TRASTORNO DE PÁNICO

Crisis recurrentes de angustia que aparecen espontánea y súbitamente. La ansiedad experimentada es aguda y extrema, en la cuales es frecuente que la persona que la padece, crea que va a morir, a enloquecer o a perder el control. Estos ataques repentinos de miedo intenso no tienen un desencadenante ambiental claro. Esto facilita que quienes presentan este trastorno desarrollen angustia a experimentar el próximo ataque, cuya ocurrencia no pueden prever, y es conocida como ansiedad anticipatoria. Este trastorno puede acompañarse de agorafobia, que consiste en un temor intenso a alejarse de los sitios identificados como "seguros", lo cual limita la movilidad de la persona de forma muy significativa.


Los trastornos por ansiedad son, en conjunto, la enfermedad psiquiátrica más frecuente.

Entre ellos destaca el trastorno fóbico: alrededor de un 7% de mujeres y un 4,3% de hombres padecen fobias específicas (a algún animal, a un objeto, a la oscuridad, etc.), mientras que las llamadas Fobias, se hallan en un 13% de la población.

La ansiedad generalizada se da en un porcentaje del 3 al 5% de los adultos (en algún momento durante el año). Las mujeres tienen el doble de probabilidades de presentarla.

El trastorno de pánico es menos frecuente y se diagnostica a algo menos de un 1% de la población. Las mujeres son de dos a tres veces más propensas a sufrirlo.

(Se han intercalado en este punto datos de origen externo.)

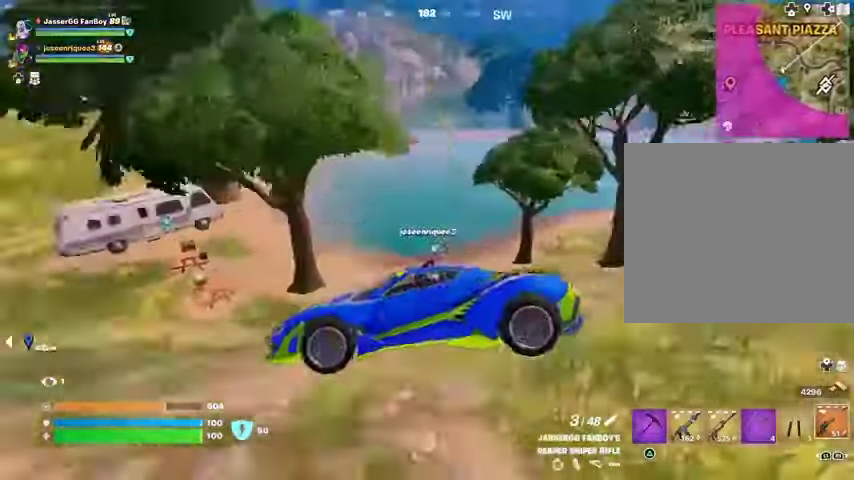
{"buttons": [], "left_stick": "center", "right_stick": "left", "events": [[33, "right_stick", "center"], [367, "right_stick", "left"]]}
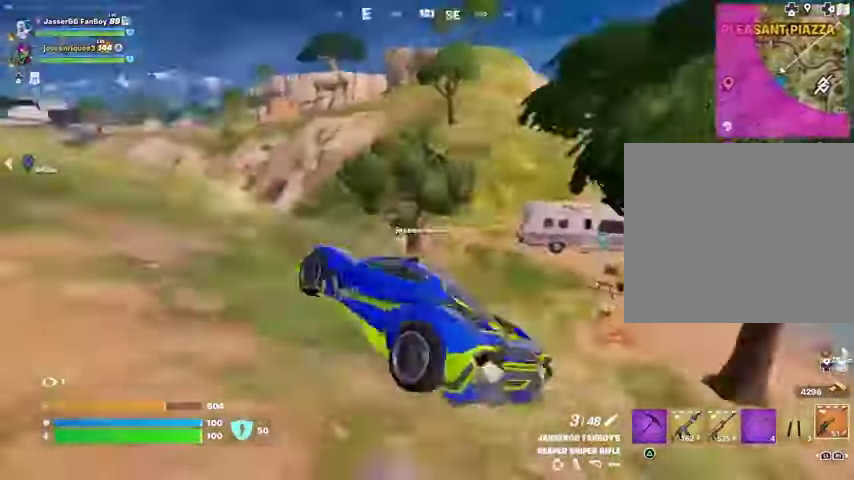
{"buttons": [], "left_stick": "center", "right_stick": "center", "events": [[67, "right_stick", "center"]]}
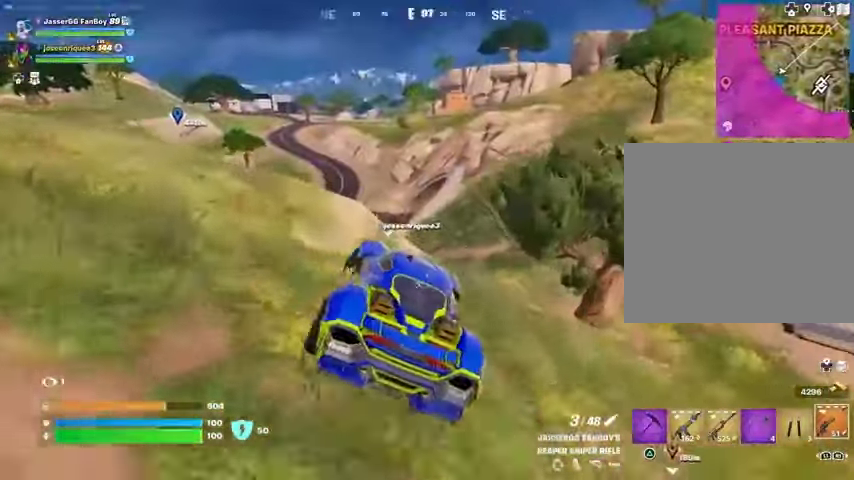
{"buttons": [], "left_stick": "center", "right_stick": "center", "events": [[100, "right_stick", "left"], [200, "right_stick", "center"]]}
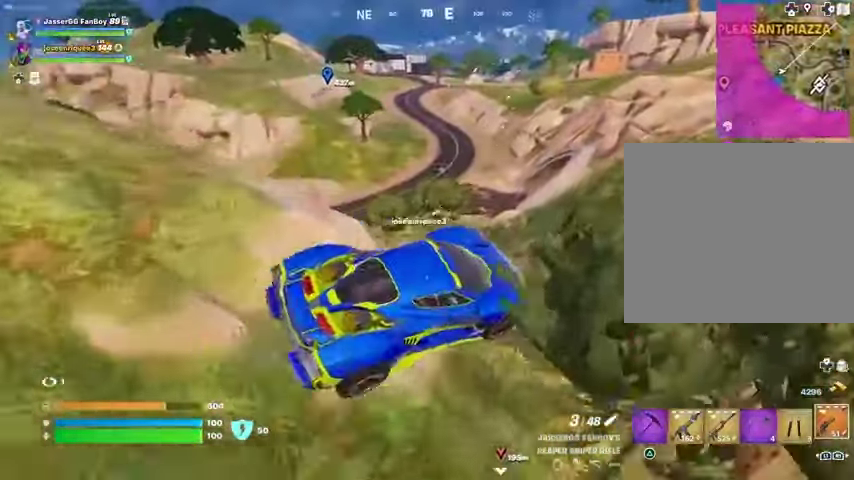
{"buttons": [], "left_stick": "center", "right_stick": "center", "events": [[367, "right_stick", "left"], [467, "right_stick", "center"]]}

El trastorno obsesivo-compulsivo afecta a cerca del 2,3% de los adultos y sucede con aproximadamente igual frecuencia en mujeres que en hombres.

El estrés post-traumático afecta, por lo menos, al 1% de la población alguna vez durante su vida, aunque en las personas con mayor riesgo, como los veteranos de guerra, tiene una mayor incidencia.

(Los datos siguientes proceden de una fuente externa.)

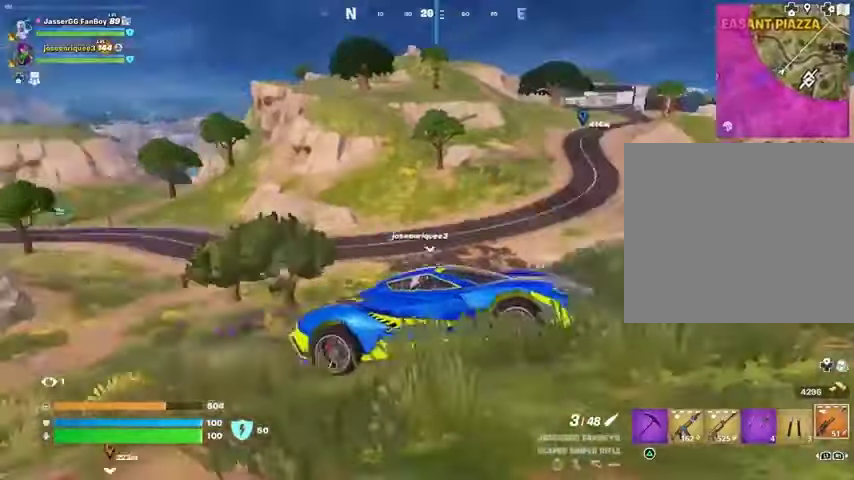
{"buttons": [], "left_stick": "center", "right_stick": "center", "events": [[67, "right_stick", "up-right"], [200, "right_stick", "center"]]}
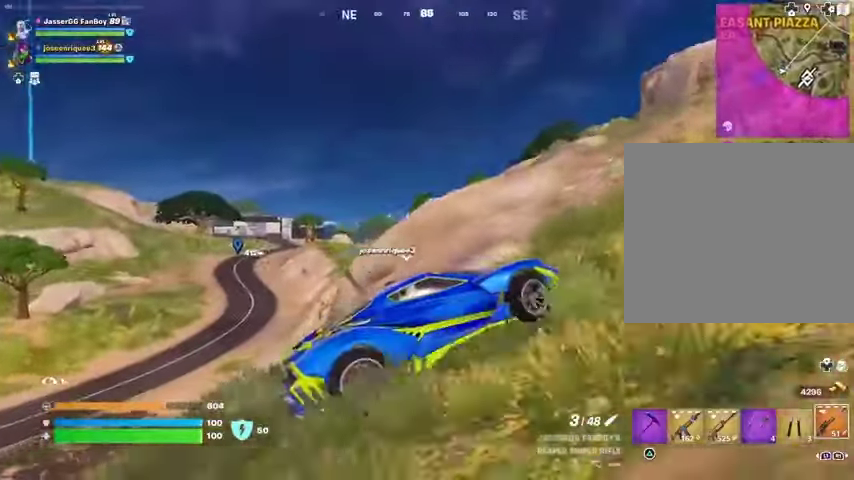
{"buttons": [], "left_stick": "center", "right_stick": "center", "events": []}
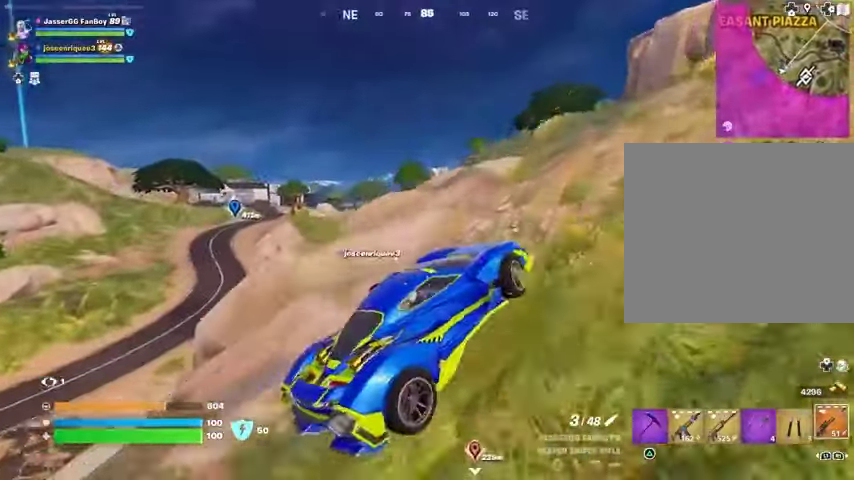
{"buttons": [], "left_stick": "center", "right_stick": "center", "events": []}
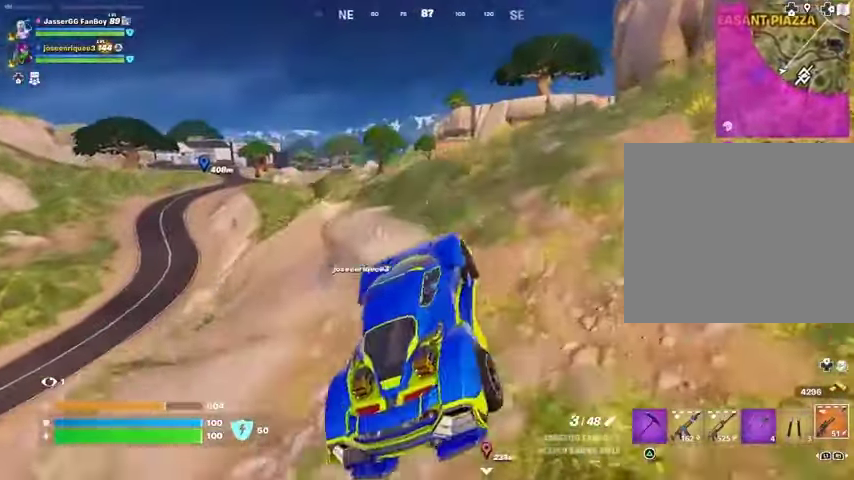
{"buttons": [], "left_stick": "center", "right_stick": "center", "events": []}
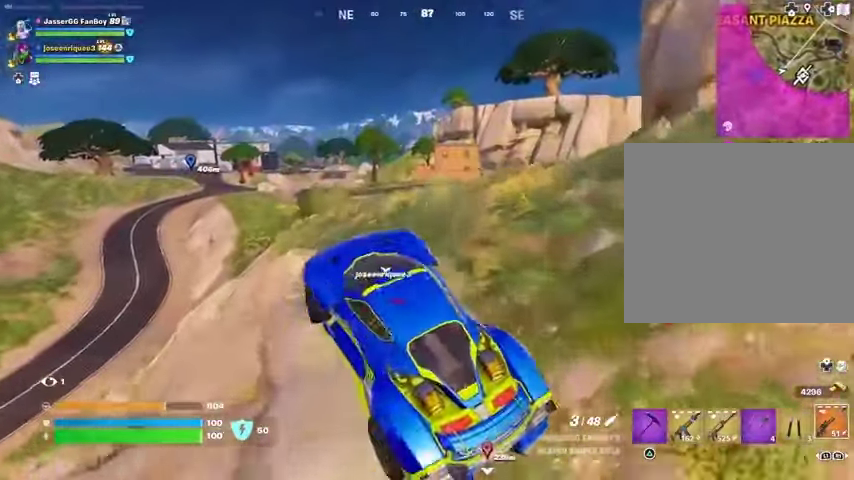
{"buttons": [], "left_stick": "center", "right_stick": "center", "events": []}
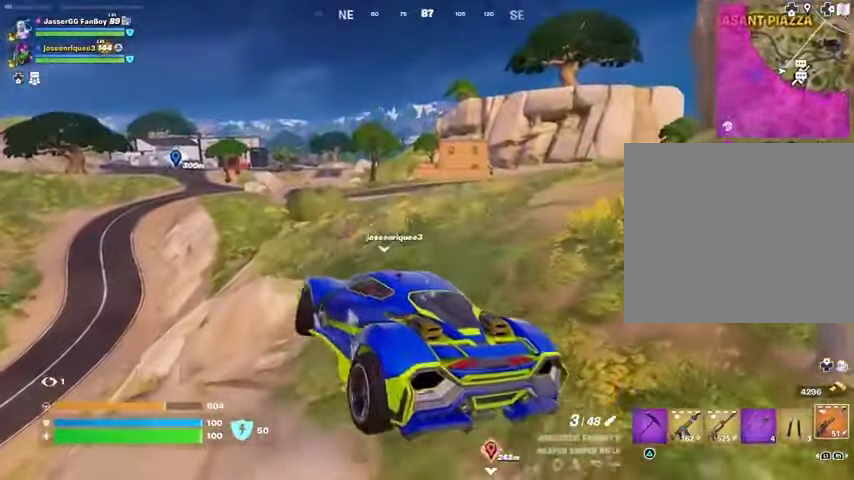
{"buttons": [], "left_stick": "center", "right_stick": "center", "events": []}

En todos estos trastornos, partimos de factores genéticos y constitucionales (vulnerabilidad biológica), que asociados a situaciones ambientales específicas (vulnerabilidad psicológica), permiten el desencadenamiento de los síntomas descritos.

Debido a la importancia de los factores genéticos en el desarrollo de estas enfermedades, los antecedentes familiares constituyen en un factor de riesgo potencial.

Los rasgos de personalidad ansiosos (que se ligan al factor genético y son su más clara expresión), aumentan el riesgo de presentar un cuadro de ansiedad. Por otro lado la vivencia de experiencias "amenazantes", constituye en un evento desencadenante y es en sí misma otro factor de riesgo más.